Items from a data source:
● ● ●
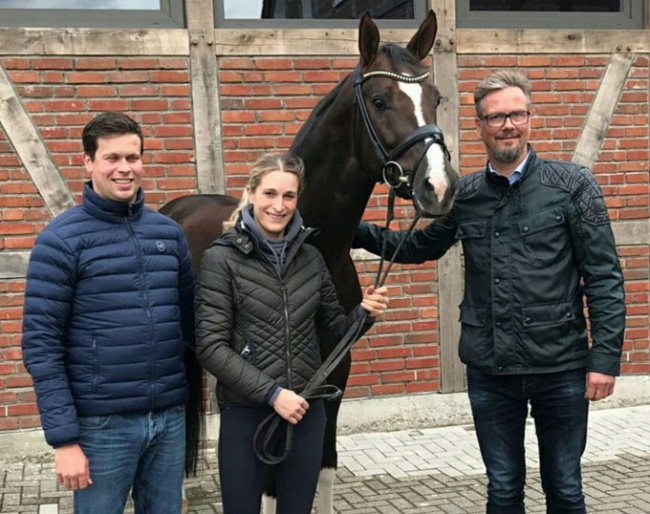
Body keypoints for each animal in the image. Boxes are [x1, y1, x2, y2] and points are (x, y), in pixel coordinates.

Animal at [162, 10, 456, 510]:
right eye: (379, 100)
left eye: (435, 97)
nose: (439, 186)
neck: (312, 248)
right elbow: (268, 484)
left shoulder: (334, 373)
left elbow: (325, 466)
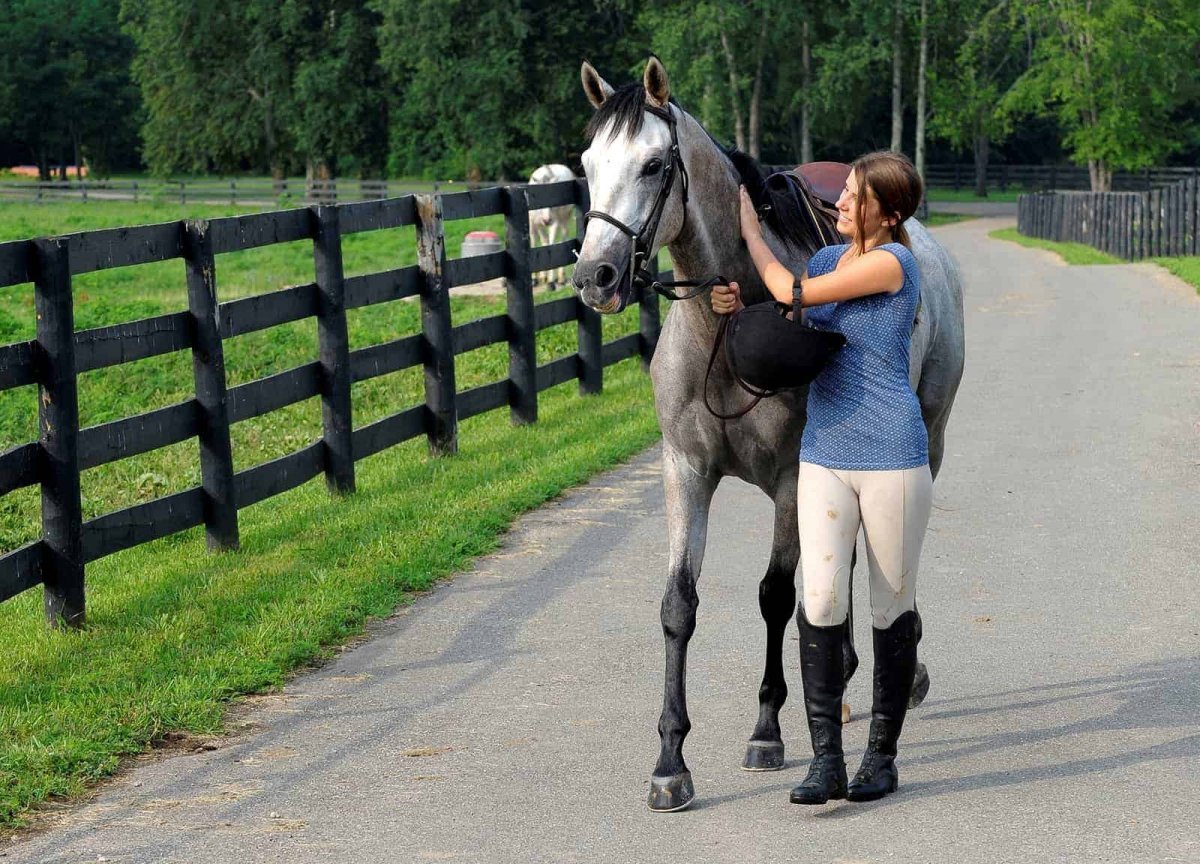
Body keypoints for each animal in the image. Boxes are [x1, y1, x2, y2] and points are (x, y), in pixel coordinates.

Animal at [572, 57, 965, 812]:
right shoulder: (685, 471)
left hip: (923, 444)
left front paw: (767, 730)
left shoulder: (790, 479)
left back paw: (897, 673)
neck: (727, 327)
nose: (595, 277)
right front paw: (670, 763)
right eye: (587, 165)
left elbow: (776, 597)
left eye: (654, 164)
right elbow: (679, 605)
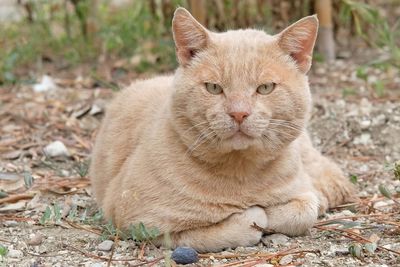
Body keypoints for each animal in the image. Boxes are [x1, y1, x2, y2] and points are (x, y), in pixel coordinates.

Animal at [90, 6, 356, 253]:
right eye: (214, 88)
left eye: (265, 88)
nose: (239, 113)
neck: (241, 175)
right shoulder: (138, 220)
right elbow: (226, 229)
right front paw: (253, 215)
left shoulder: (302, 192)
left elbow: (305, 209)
● ● ●
Note each line of the entries that has "elbow" in it, and copy those lines.

right elbow: (268, 484)
left elbow: (325, 466)
left elbow: (776, 597)
right elbow: (679, 605)
right elbow: (226, 229)
left elbow: (305, 209)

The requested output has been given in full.